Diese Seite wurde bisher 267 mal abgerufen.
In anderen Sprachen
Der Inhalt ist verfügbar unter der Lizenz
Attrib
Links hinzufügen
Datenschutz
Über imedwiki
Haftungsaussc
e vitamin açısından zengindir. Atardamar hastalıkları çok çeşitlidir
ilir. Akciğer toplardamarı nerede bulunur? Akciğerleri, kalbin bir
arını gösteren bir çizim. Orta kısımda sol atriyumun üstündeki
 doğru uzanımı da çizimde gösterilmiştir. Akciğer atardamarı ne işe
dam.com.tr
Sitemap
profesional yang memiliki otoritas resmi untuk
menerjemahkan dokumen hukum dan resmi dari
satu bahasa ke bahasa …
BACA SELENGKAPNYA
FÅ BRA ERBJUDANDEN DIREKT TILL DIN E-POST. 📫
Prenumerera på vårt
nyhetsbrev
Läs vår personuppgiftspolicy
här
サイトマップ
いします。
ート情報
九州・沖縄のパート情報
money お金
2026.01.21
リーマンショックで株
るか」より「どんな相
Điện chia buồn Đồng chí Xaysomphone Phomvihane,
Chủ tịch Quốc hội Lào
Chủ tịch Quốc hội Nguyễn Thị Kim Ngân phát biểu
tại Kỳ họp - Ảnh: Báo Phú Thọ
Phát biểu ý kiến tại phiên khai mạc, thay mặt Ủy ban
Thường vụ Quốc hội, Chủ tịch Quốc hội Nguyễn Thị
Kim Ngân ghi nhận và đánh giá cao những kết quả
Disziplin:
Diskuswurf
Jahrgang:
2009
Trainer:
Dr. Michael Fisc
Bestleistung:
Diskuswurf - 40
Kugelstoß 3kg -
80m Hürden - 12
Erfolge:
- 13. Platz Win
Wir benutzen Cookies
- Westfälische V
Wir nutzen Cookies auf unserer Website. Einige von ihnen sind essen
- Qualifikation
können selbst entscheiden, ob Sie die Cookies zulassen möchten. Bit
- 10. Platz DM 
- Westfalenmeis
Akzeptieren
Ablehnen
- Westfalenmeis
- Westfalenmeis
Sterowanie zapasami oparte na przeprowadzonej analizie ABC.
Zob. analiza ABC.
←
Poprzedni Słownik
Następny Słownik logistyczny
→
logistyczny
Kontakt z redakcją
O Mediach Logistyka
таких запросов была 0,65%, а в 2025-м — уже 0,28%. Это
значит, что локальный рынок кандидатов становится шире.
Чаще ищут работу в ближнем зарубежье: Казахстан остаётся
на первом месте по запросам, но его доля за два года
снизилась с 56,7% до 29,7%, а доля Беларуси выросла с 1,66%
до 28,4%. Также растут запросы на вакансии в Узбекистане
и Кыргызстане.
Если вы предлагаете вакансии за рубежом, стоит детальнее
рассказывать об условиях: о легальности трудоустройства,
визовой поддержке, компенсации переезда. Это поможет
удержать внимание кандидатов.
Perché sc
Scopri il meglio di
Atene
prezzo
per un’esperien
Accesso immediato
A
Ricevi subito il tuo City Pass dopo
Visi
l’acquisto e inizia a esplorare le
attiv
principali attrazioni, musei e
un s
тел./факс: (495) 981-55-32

※ ※ ※

What is being asked: Copy out every line of the data above, keeping each line's wording, spelling, and punctuation unchanged and keeping the lines in their original order.

Response to this exercise:
Diese Seite wurde bisher 267 mal abgerufen.
In anderen Sprachen
Der Inhalt ist verfügbar unter der Lizenz
Attrib
Links hinzufügen
Datenschutz
Über imedwiki
Haftungsaussc
e vitamin açısından zengindir. Atardamar hastalıkları çok çeşitlidir
ilir. Akciğer toplardamarı nerede bulunur? Akciğerleri, kalbin bir
arını gösteren bir çizim. Orta kısımda sol atriyumun üstündeki
 doğru uzanımı da çizimde gösterilmiştir. Akciğer atardamarı ne işe
dam.com.tr
Sitemap
profesional yang memiliki otoritas resmi untuk
menerjemahkan dokumen hukum dan resmi dari
satu bahasa ke bahasa …
BACA SELENGKAPNYA
FÅ BRA ERBJUDANDEN DIREKT TILL DIN E-POST. 📫
Prenumerera på vårt
nyhetsbrev
Läs vår personuppgiftspolicy
här
サイトマップ
いします。
ート情報
九州・沖縄のパート情報
money お金
2026.01.21
リーマンショックで株
るか」より「どんな相
Điện chia buồn Đồng chí Xaysomphone Phomvihane,
Chủ tịch Quốc hội Lào
Chủ tịch Quốc hội Nguyễn Thị Kim Ngân phát biểu
tại Kỳ họp - Ảnh: Báo Phú Thọ
Phát biểu ý kiến tại phiên khai mạc, thay mặt Ủy ban
Thường vụ Quốc hội, Chủ tịch Quốc hội Nguyễn Thị
Kim Ngân ghi nhận và đánh giá cao những kết quả
Disziplin:
Diskuswurf
Jahrgang:
2009
Trainer:
Dr. Michael Fisc
Bestleistung:
Diskuswurf - 40
Kugelstoß 3kg -
80m Hürden - 12
Erfolge:
- 13. Platz Win
Wir benutzen Cookies
- Westfälische V
Wir nutzen Cookies auf unserer Website. Einige von ihnen sind essen
- Qualifikation
können selbst entscheiden, ob Sie die Cookies zulassen möchten. Bit
- 10. Platz DM 
- Westfalenmeis
Akzeptieren
Ablehnen
- Westfalenmeis
- Westfalenmeis
Sterowanie zapasami oparte na przeprowadzonej analizie ABC.
Zob. analiza ABC.
←
Poprzedni Słownik
Następny Słownik logistyczny
→
logistyczny
Kontakt z redakcją
O Mediach Logistyka
таких запросов была 0,65%, а в 2025-м — уже 0,28%. Это
значит, что локальный рынок кандидатов становится шире.
Чаще ищут работу в ближнем зарубежье: Казахстан остаётся
на первом месте по запросам, но его доля за два года
снизилась с 56,7% до 29,7%, а доля Беларуси выросла с 1,66%
до 28,4%. Также растут запросы на вакансии в Узбекистане
и Кыргызстане.
Если вы предлагаете вакансии за рубежом, стоит детальнее
рассказывать об условиях: о легальности трудоустройства,
визовой поддержке, компенсации переезда. Это поможет
удержать внимание кандидатов.
Perché sc
Scopri il meglio di
Atene
prezzo
per un’esperien
Accesso immediato
A
Ricevi subito il tuo City Pass dopo
Visi
l’acquisto e inizia a esplorare le
attiv
principali attrazioni, musei e
un s
тел./факс: (495) 981-55-32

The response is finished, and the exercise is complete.